Maintenance extension

Resolved Feb 6, 2019 6:01 PM PST

The vast majority of compute nodes have been restored to service, which marks the official end of yesterday’s maintenance.
Thanks again for your patience and understanding while we were working on restoring service.

Monitoring Feb 6, 2019 10:55 AM PST

We’re still making progress in restoring all compute nodes to service, and we hope to have most of them up and running later today.

Monitoring Feb 6, 2019 12:38 AM PST

We’re re-opening the cluster to user logins and we’ve lifted the scheduler reservation, so pending jobs have started running again.

Please note that Sherlock is not in full production state now, as many nodes are still down and need more work. We’ll continue to work on the remaining nodes tomorrow, but in the meantime, users can connect, access their files and submit jobs to the scheduler.

Again, we’re very sorry about the inconvenience and appreciate your patience and understanding whilewe’re working through those problems.

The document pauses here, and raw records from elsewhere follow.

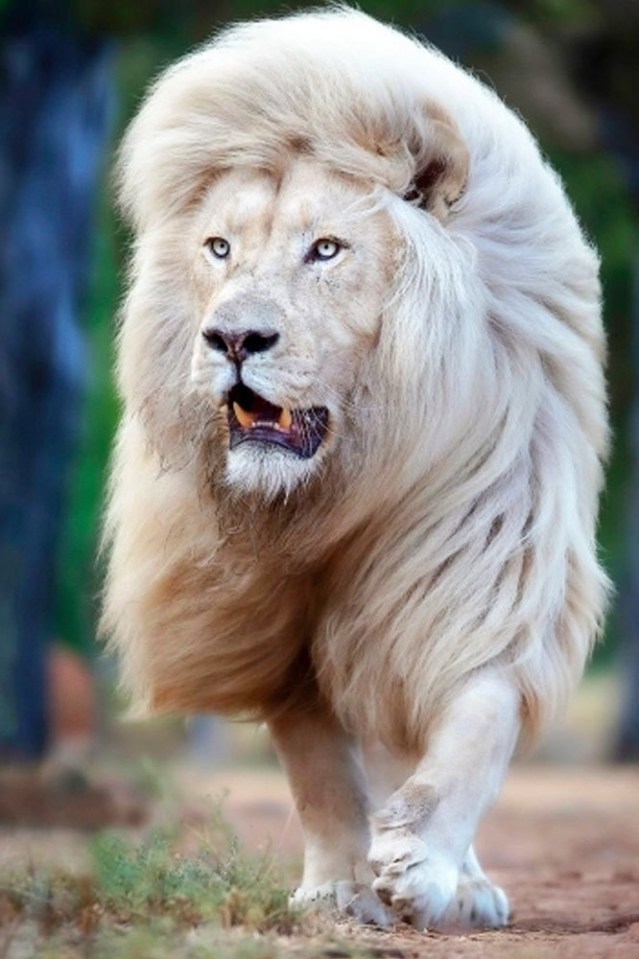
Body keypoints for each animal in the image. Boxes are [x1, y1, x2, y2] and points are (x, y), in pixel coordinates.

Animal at [104, 7, 608, 928]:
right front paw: (340, 888)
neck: (340, 484)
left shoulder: (485, 565)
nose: (232, 338)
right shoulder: (265, 616)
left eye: (326, 249)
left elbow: (476, 722)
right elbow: (319, 770)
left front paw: (423, 866)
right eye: (219, 248)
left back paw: (464, 886)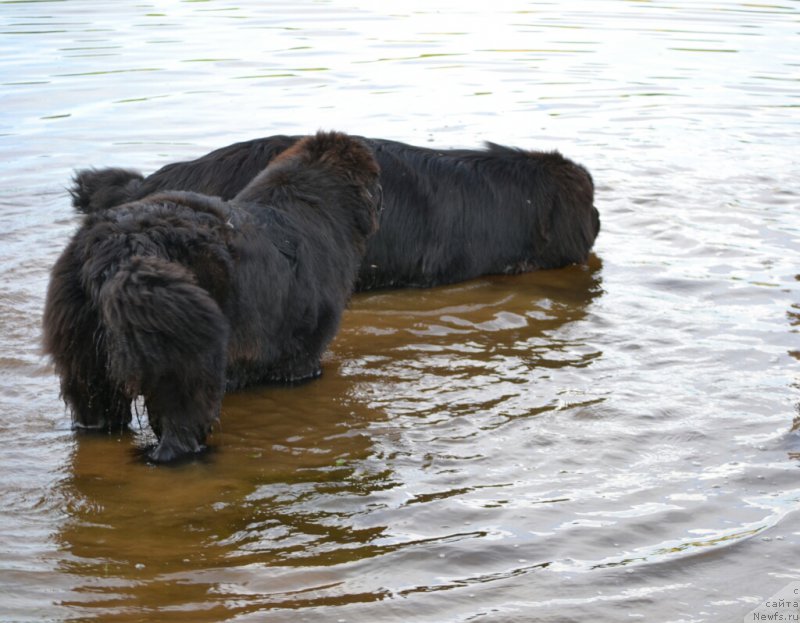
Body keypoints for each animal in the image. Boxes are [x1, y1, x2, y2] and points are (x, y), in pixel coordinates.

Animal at [43, 132, 382, 464]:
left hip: (83, 354)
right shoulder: (301, 353)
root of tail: (123, 247)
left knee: (95, 410)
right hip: (184, 357)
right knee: (179, 423)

Problem Identified Feb 5, 2019 11:24 PM PST

We’re making some progress towards a resolution, but putting nodes back into a workable state takes a considerable amount of time, and progression is slow. Currently, about half of the cluster is still unavailable, and we may have to open the cluster to users while nodes are still being worked on.

We’re continuing to work on the situation and will keep this issue updated.

Investigating Feb 5, 2019 10:07 PM PST

We continue working on issues that arose during the scheduled maintenance, to bring Sherlock back in production as quickly as possible. We’ll post updates as they become available.